The scholars discussed for a day and a half whether recent empirical evidence, including Damasio’s observations of patients with prefrontal cortex lesions, substantiates the physiological underpinnings of emotion that were debunked by early-20th-century behaviorists. That a conference of such extraordinary scholarship could be called together so expeditiously is a reflection of the stature the Center for Philosophy of Science has in its field.

Some of the visiting scholars at the Center have included Professor Rich Grush, who conducts research at the University of California at San Diego in the philosophy of representation; Tetsuji Iseda, a philosopher of science at Nagoya University in Japan; Vasiliki Grigoropoulou from the University of Athens in Greece, whose work is on identity and self in the philosophy of John Locke; and Alan Chalmers, from Flinders University in Australia, who is conducting a project on an epistemological history of atomism. There were other scholars—from Germany, the Netherlands, and five other universities in the United States.

The center gives the scholars an office and the time to dig into their research for a semester or two. They don’t teach, but each visitor gets a chance to present his or her research at a lunchtime colloquium that colleagues and graduate students attend.

“The visitors have their offices on the eighth floor, the graduate students on the ninth, and the department is on the tenth floor” of the Cathedral of Learning, Professor Earman says. The center provides a graduate student, in five or six years of study at Pitt, exposure to the greatest minds in the field. HPS philosophers joke that former students, teachers, and colleagues come through the center as visiting fellows; if you stay at Pitt long enough, you’ll see all your old friends come through.

In addition to the lunchtime colloquia, the annual lecture series (the initial program of the center, as its founder, Professor Grünbaum, envisioned it 44 years ago) brings in scholars seven or eight times a year. Topics for the 2003-04 series included “What Was Natural Philosophy in the Late Middle Ages?”; “Are Infants Little Scientists? Rethinking Domain-Specificity in Conceptual Development”; and “Epistemic Warrant and the Value of Truth.”

First-Rate Graduate Students

Attracting top graduate students to the Departments of Philosophy and the History and Philosophy of Science at Pitt is not a problem. Similarly, having bright students is a point of attraction for faculty, who can work out problems in their graduate seminars with an articulate, sharp audience.

“We compete with the same two or three other universities for the top students,” says Associate Professor Laura Ruetsche, who directs graduate studies for the philosophy department. She should know: She got her doctorate from Pitt herself in 1996, after studying at Oxford for several years.

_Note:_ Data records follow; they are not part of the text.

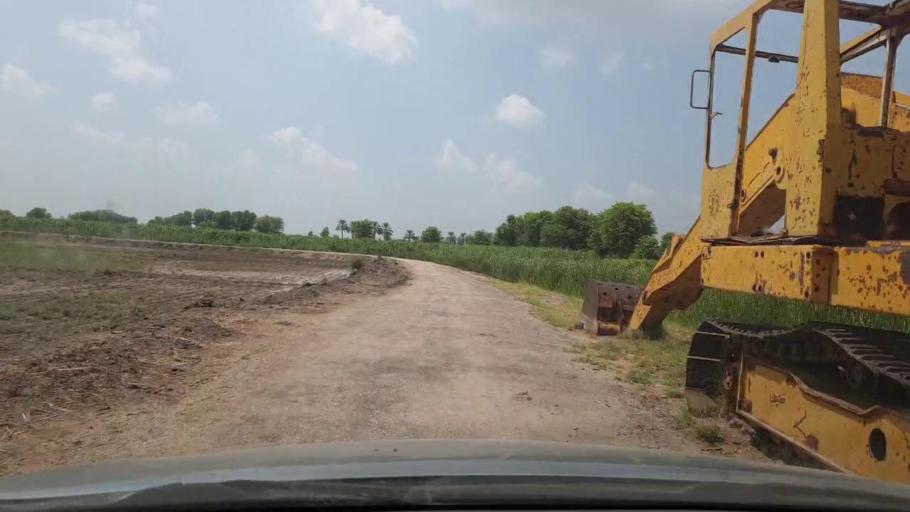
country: PK
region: Sindh
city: Kot Diji
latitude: 27.3950
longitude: 68.7254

Students may not necessarily have a strong background in any of the special areas of philosophy when they apply to the graduate program here. Professors are more interested in seeing whether the student has a future in the field, judging from the student’s writing and recommendations—whether he or she has the capacity to examine a problem philosophically, even if the student’s background is only in science, mathematics, or economics. Once offers have been made by one of the academic units in philosophy, students are invited to a recruitment weekend in the spring that features informal and formal meetings with faculty. The prospects stay with graduate students to get a taste of Pittsburgh life, and the female graduate students organize a brunch for the female applicants.ere’s a great breadth of faculty interests,” Ruetsche says. “They don’t have to feel they’ve picked a specialty already and have to find a professor to match it. No matter what interests students develop at Pitt, there will be a faculty member here for them to study with.